▶ [Task to carry out]: Please find every line in the entries below that contains the string "Glamorous", and copy it.

▶ [Dataset]:
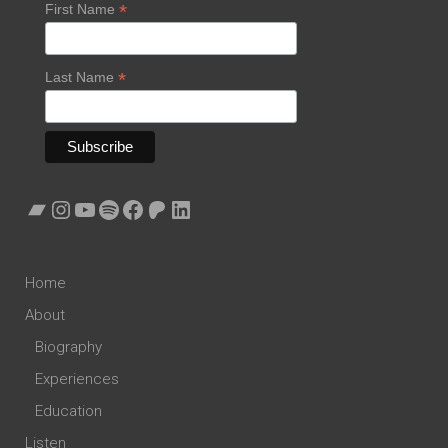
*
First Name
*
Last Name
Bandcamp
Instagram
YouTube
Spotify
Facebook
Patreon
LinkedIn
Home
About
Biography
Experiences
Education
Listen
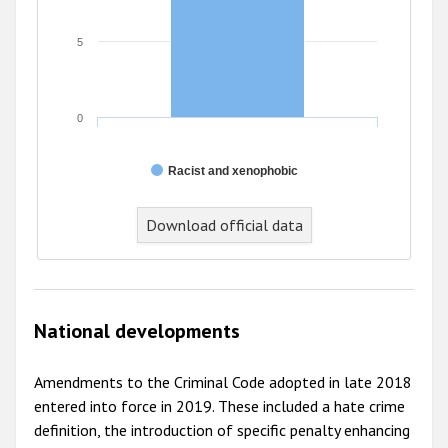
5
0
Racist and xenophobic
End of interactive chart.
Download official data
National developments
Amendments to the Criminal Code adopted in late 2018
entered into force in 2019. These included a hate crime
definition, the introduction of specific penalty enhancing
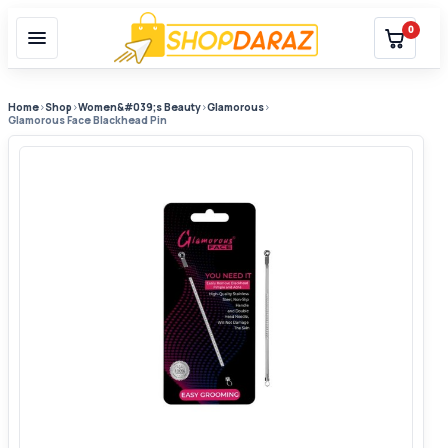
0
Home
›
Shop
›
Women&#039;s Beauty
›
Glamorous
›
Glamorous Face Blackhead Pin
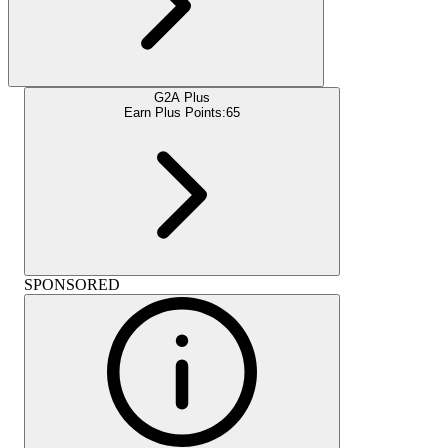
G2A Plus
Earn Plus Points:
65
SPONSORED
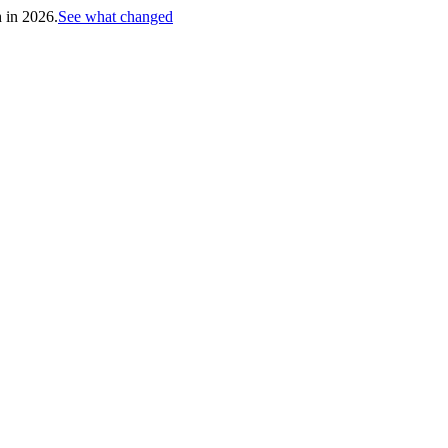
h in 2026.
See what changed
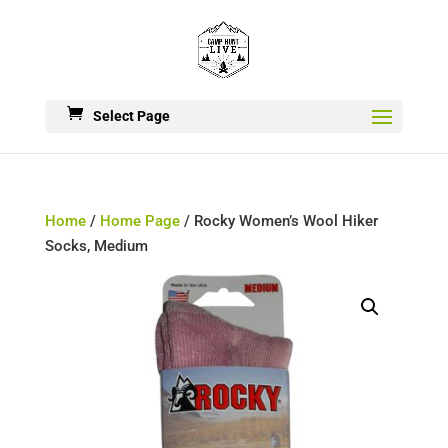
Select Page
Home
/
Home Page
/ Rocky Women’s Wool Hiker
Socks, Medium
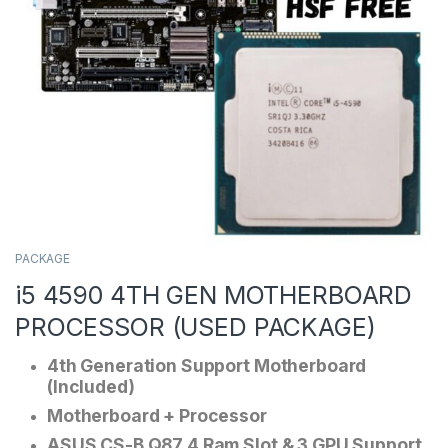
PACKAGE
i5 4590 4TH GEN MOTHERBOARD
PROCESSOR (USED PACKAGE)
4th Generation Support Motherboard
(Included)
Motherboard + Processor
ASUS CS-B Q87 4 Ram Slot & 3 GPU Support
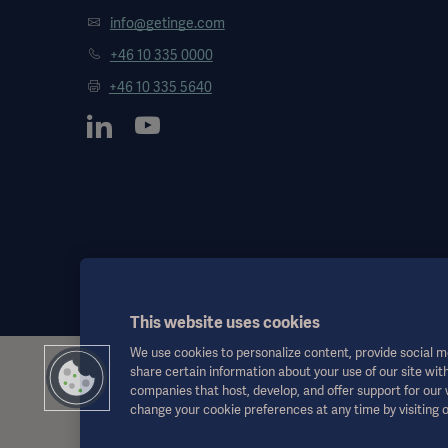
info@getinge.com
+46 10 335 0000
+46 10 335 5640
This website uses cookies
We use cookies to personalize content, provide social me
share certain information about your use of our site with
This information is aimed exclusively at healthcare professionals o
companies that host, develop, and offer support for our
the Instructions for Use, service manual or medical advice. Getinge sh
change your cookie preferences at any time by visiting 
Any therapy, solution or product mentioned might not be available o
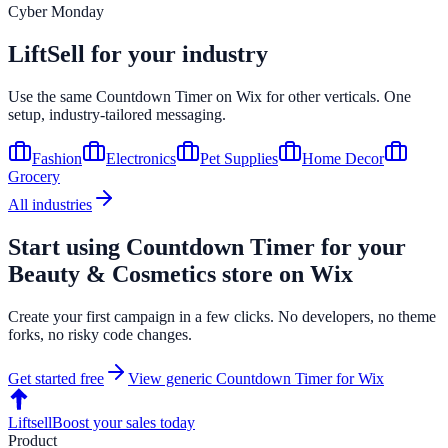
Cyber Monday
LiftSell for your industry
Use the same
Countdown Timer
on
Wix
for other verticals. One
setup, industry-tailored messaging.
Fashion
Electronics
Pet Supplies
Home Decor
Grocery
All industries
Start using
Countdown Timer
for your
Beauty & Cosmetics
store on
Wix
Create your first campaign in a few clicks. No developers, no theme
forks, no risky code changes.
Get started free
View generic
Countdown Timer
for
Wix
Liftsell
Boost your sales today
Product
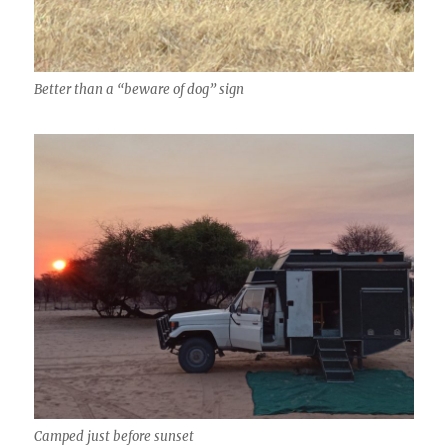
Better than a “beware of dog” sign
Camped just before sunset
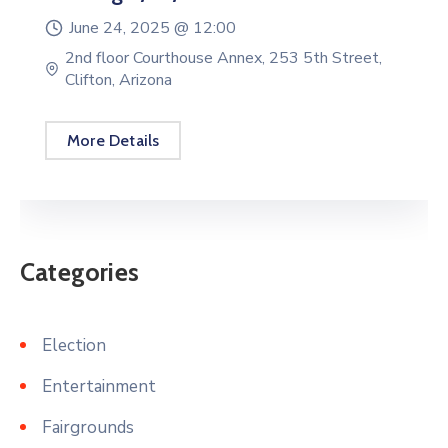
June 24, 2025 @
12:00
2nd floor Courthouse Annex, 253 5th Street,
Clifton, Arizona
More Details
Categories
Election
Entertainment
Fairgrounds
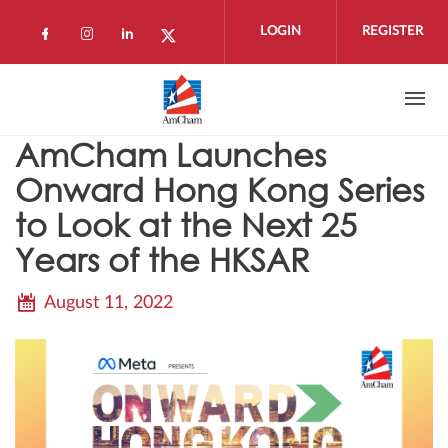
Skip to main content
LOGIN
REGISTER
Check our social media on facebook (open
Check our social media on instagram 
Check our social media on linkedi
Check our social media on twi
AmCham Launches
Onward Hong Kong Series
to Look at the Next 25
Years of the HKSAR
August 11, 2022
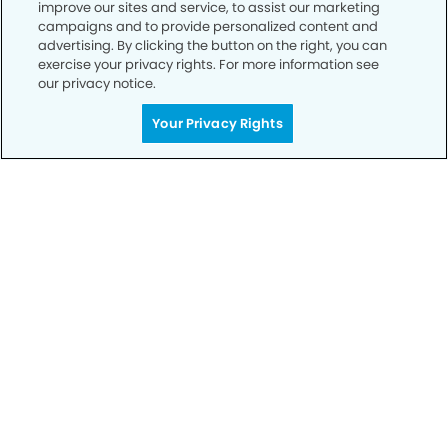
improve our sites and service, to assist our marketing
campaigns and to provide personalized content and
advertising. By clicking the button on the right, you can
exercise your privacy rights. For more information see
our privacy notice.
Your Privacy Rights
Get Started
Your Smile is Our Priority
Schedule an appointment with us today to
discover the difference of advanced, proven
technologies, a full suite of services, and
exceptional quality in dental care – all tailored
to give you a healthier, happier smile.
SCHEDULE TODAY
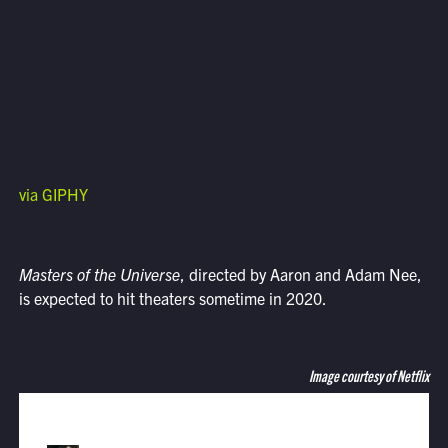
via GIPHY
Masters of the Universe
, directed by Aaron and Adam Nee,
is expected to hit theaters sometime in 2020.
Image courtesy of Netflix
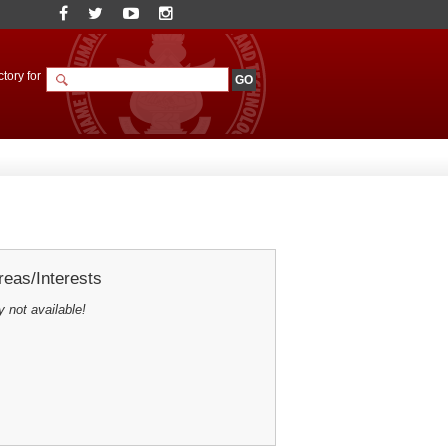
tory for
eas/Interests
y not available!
--
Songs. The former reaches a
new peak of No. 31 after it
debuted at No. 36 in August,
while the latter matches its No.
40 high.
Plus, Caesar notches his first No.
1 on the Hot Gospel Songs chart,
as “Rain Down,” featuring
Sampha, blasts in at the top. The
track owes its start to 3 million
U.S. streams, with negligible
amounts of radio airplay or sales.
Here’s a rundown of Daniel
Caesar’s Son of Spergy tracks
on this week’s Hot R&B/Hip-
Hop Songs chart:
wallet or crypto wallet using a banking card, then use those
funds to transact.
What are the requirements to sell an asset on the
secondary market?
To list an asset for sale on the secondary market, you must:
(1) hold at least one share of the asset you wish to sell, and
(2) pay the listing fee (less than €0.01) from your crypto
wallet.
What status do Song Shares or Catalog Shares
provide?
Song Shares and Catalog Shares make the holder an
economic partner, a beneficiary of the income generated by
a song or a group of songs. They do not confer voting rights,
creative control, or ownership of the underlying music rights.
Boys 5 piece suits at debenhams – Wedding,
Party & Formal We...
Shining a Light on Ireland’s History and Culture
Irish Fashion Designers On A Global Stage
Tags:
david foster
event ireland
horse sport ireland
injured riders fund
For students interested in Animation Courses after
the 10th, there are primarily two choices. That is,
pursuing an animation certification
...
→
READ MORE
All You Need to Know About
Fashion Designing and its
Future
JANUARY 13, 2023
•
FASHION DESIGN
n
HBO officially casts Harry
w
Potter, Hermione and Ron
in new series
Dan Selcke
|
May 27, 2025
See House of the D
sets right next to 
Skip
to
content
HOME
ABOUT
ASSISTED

▶ [Answer box]:
Glamorous
Glamorous Face Blackhead Pin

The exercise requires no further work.